Ela fará um alerta inicial no encontro, seguido por uma declaração da diretora da Organização Pan-Americana de Saúde (Opas), além de intervenções do Brasil e dos EUA. Um dos principais pontos do encontro, porém, será a apresentação da pesquisa que estabelece uma relação entre o zika e a microcefalia pelo diretor do Departamento de Doenças Transmissíveis do Ministério da Saúde, Claudio Maierovitch. "O estudo mostrará que mulheres contaminadas pelo zika têm um índice de desenvolver microcefalia em seus bebês elevado muitas vezes", disse o chefe da delegação brasileira nas reuniões da OMS, Jarbas Barbosa. 

A busca por estabelecer uma relação entre a má-formação e o vírus também fará parte dos trabalhos conjuntos entre Brasil e Estados Unidos. Ontem em Genebra, Barbosa se reuniu com representantes do governo americano para consolidar a aliança entre os dois países, com destaque para o desenvolvimento de um imunizante.
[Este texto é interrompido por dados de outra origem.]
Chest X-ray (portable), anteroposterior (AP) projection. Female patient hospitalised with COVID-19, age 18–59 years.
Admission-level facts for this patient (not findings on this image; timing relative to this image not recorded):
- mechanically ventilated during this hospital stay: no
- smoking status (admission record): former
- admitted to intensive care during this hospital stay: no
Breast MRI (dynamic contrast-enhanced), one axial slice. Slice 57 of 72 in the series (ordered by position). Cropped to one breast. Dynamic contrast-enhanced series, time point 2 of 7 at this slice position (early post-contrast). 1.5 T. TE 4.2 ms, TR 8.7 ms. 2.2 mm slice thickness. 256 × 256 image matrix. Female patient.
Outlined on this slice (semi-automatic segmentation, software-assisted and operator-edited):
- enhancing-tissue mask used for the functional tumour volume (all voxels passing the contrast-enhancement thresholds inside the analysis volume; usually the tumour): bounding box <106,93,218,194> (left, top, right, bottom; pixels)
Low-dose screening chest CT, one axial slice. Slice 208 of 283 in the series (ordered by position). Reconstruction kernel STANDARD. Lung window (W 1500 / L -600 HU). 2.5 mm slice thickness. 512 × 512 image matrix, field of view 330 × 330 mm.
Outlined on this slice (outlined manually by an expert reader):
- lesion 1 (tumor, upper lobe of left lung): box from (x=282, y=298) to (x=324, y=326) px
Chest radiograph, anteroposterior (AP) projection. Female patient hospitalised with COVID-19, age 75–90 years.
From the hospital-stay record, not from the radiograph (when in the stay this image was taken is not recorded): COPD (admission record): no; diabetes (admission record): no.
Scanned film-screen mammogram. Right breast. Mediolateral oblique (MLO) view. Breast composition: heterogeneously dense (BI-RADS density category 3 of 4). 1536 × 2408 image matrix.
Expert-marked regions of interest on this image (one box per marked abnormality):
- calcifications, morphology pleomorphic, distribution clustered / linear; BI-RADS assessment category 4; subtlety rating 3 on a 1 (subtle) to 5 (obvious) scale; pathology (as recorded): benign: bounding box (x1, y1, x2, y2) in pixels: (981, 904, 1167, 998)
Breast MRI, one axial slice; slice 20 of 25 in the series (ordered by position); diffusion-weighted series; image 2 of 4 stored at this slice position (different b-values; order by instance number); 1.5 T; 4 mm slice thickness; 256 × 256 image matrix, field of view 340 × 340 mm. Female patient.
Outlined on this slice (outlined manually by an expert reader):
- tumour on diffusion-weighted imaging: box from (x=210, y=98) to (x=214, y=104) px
Barbosa destacou, porém, que uma vacina apenas poderia começar de fato a ser usada em três anos. "O prazo normal de uma vacina é de dez anos para ser desenvolvida", declarou. Um primeiro grupo de especialistas brasileiros do Instituto Evandro Chagas seguirá para a Universidade do Texas na semana que vem para dar início à cooperação e outras missões seguirão nos próximos meses.